What, you may ask, does this have to do with media and disability, the topic of this blog? First, the focus of "The Wire" has always been on the most impoverished residents of Baltimore, a city that is one of the poorest of its size in the USA, according to the U.S. Census Bureau. The city of Baltimore has a poverty rate of 24 percent, about double the national rate. And to put it bluntly, poverty contributes to children and adults acquiring disabilities.
Second, the Jan. 13 episode of "The Wire" had a subtle disability theme. This season of the show is focused on the media, and an aggressive reporter at The Baltimore Sun (a fictional newspaper in the show because they use character names?) goes out to do an uplifting opening day feature about the Orioles, but instead of lots of happy, baseball-loving fans, he finds grumpy, un-quoteable people who really don't care about opening day. But later in the show, he comes back into the newsroom with an amazing tale of a disabled teen who wheeled himself to the game because of his love of baseball. The kid was supposedly disabled from gang crossfire a few years before. The editor LOVES this angle, because editors know that anytime they can work a person with a disability into a story it ups the drama and may get more readers. :->
But the editor wants a picture of the disabled kid to run on page 1. . . .and that's where the journalistic drama begins.

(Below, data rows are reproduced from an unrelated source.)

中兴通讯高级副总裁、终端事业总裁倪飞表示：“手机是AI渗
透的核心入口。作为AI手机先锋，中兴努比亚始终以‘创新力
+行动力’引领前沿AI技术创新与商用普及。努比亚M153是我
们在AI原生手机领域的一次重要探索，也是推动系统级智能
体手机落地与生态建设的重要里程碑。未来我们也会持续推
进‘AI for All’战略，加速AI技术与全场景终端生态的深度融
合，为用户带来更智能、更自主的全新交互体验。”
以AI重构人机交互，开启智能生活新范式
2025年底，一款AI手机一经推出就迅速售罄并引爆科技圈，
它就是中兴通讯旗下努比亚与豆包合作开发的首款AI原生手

The reporter, who just wants to make a name for himself so he can get to a "better" newspaper, throws out a litany of excuses. But the editor (played brilliantly by Clark Johnson) wants that picture! So being a good a journalist, he knows that The Sun would have covered a kid disabled in gang crossfire but finds no evidence of the paper ever doing such a story.
The editor's "Jayson Blair radar" (http://www.slate.com/id/2082741/) goes up, and he's concerned about running a story about a kid who no one can verify exists. But his boss is looking for just this kind of "pull at your heart strings" story for the front page and overrules him with a figurative "run that baby." (There's an old Bloom County cartoon that pictures a kid in a wheelchair eating ice cream on a beautiful day in front of a fountain and the editor in the last frame of the cartoon sees the picture of the kid and exclaims "run that baby!", which I have always felt is a great visual representation of what is really going through some editors' minds.)
All this to say, in my experience "The Wire" is right on the mark, because some journalists, and especially editors, put way too much emphasis on using people with disabilities as the inspirational main characters in fluffy feature stories.
I have always advocated that people with disabilities and disability issues should be covered in the news more rather than less, but when it comes to fluffy features, this inspirational dreck does more harm than good, IMHO. The trouble with inspiration is that the flip side of its message is tragedy. HolLynn D'Lil, a wheelchair user, explained in Mainstream magazine several years ago that, "Being told that you're inspirational when you're doing something ordinary is an assault on your self-concept. Suddenly you're reminded once again of the traditional attitudes about disabilities, that no matter who you are, what you do, how you feel, to some people you'll always be a tragic figure."